Coronavirus outbreak: BMC seals buildings next to patients' residences
Civic body faces flak for doing this despite SOP stating no need to close other structures
Though the Standard Operating Procedure (SOP) for containment zones mentions that the building where a positive case of COVID-19 is reported should be sealed, and there is no need to close other structures on in the premises, ward officers are sealing such buildings, too.
This is being done even if they are not in the same compound. The BMC is under pressure to stop the transmission of COVID-19, but the procedure of sealing buildings is putting pressure on residents as well.
So far more than 250 areas across the city have been declared as containment zones. The first one was Worli Koliwada. But residents expressed dissatisfaction with the sealing arrangement and so the BMC came up with the SOP for the containment zones.
'Not getting provisions'
Some Malabar Hill residents have complained that the BMC has clubbed buildings which don't even share the same premises, and have locked them inside without any access to essential services. "The BMC has sealed our buildings for the past four days. One positive case was reported in Simla House. Our Malabar Apartment is on the opposite side of the road but the BMC sealed it saying our security guards might go to Simla," said Kalpana Sharma, joint secretary of Malabar Apartment which has 126 flats.

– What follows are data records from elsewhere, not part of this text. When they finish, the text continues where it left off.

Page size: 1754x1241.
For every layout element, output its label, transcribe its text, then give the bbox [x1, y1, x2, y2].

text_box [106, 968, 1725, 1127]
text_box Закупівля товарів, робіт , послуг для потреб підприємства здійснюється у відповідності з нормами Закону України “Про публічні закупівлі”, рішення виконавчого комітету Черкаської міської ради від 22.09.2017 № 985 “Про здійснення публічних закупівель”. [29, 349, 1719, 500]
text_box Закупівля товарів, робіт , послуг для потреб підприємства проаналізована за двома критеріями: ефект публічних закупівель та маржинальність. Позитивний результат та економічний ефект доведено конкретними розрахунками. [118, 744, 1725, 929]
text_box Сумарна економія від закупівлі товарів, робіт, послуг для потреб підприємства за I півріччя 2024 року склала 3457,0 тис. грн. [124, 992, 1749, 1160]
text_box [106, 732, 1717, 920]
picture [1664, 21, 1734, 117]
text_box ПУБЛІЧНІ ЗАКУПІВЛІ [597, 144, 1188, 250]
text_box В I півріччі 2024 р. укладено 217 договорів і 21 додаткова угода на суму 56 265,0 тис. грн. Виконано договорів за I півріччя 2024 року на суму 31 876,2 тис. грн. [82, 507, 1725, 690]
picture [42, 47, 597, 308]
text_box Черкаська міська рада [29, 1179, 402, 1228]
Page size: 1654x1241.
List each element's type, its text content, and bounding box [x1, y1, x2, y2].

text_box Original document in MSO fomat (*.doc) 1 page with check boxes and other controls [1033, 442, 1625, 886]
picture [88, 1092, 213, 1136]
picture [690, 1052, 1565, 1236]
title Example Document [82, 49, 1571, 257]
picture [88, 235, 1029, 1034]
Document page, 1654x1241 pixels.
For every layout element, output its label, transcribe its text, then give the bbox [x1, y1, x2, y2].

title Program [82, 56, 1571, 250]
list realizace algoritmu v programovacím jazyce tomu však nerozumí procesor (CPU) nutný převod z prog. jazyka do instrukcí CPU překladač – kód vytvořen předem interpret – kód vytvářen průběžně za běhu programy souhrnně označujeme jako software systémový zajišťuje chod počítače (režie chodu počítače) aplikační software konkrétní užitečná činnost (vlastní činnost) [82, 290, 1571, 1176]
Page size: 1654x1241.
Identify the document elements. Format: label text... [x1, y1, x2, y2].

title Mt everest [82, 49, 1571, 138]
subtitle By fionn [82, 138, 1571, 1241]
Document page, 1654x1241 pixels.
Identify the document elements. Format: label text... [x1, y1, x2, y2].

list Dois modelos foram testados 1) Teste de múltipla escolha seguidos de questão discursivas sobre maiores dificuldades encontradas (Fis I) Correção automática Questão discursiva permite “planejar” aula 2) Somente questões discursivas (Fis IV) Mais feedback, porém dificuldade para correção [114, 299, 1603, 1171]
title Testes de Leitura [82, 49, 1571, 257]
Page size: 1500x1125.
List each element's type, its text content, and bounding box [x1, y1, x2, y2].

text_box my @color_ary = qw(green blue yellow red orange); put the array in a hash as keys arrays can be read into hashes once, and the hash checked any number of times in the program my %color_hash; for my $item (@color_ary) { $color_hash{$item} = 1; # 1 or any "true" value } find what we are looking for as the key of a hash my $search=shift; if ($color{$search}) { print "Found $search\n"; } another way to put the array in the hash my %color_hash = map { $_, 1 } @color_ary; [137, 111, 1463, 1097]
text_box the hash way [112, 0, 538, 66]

Meherina building on the right of the Simla house is also in the containment zone. There are around 70 houses in its three wings. "BMC officials have to clarify what the rules are and for how long we will be locked up. We are not getting provisions," said a resident of Malabar Apartment.
Prashant Gaikwad, assistant commissioner of D ward was unavailable for comment despite calls and a message.
In Dadar, the BMC sealed two buildings, Soubhagya and Mangalya, near Portuguese Church after one positive case was reported in Soubhagya. "We sealed both buildings as they are on the same premises and share a gate," said Kiran Dighavkar, Assistant commissioner of G North ward. "The buildings are separated by a narrow pathway, so it is safe to seal both. But there are issues of essential services," said Prakash Patankar, former corporator.
"BMC should grant us limited access so that people can arrange for groceries and medicines," said Brahmesh Sanzgiri, a resident of Mangalya building.